- Données fournies

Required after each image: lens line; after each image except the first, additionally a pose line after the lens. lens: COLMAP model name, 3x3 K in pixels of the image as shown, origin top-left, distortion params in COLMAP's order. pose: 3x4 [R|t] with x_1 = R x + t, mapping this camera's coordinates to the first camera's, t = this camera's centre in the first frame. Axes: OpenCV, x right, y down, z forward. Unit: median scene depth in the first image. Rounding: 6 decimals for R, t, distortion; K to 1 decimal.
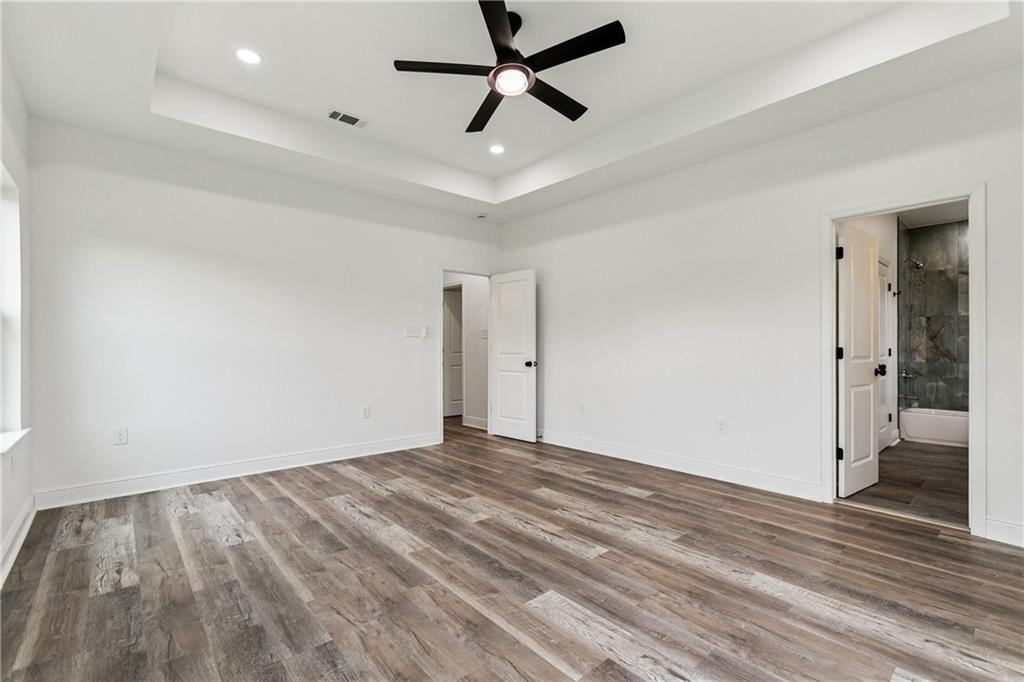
lens RADIAL K [[468.5, 0, 510.9], [0, 468.5, 347.0], [0, 0, 1]] dist [-0.002034, 0.007323]
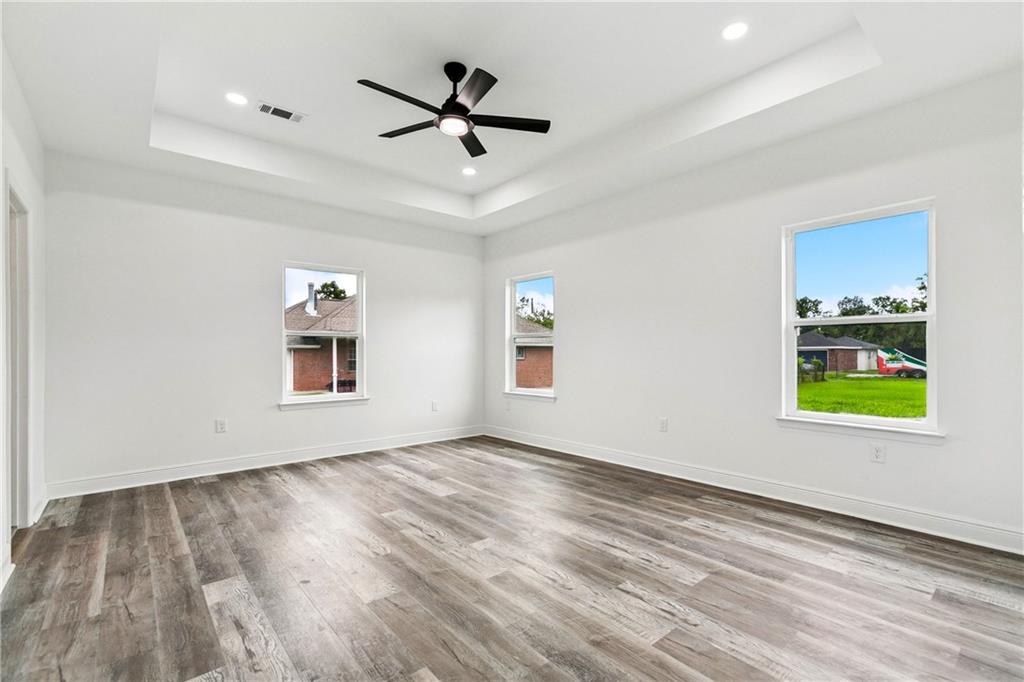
lens RADIAL K [[468.5, 0, 516.0], [0, 468.5, 344.2], [0, 0, 1]] dist [-0.002034, 0.007323]
pose [[-0.999964, 0.004120, 0.007452, -0.154577], [0.003963, 0.999773, -0.020928, 0.003052], [-0.007536, -0.020898, -0.999753, 2.093101]]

- À faire
Recopiez à l'identique toutes les lignes de texte des données ci-dessus, en omettant les images.

- Votre solution
Required after each image: lens line; after each image except the first, additionally a pose line after the lens. lens: COLMAP model name, 3x3 K in pixels of the image as shown, origin top-left, distortion params in COLMAP's order. pose: 3x4 [R|t] with x_1 = R x + t, mapping this camera's coordinates to the first camera's, t = this camera's centre in the first frame. Axes: OpenCV, x right, y down, z forward. Unit: median scene depth in the first image. Rounding: 6 decimals for R, t, distortion; K to 1 decimal.
lens RADIAL K [[468.5, 0, 510.9], [0, 468.5, 347.0], [0, 0, 1]] dist [-0.002034, 0.007323]
lens RADIAL K [[468.5, 0, 516.0], [0, 468.5, 344.2], [0, 0, 1]] dist [-0.002034, 0.007323]
pose [[-0.999964, 0.004120, 0.007452, -0.154577], [0.003963, 0.999773, -0.020928, 0.003052], [-0.007536, -0.020898, -0.999753, 2.093101]]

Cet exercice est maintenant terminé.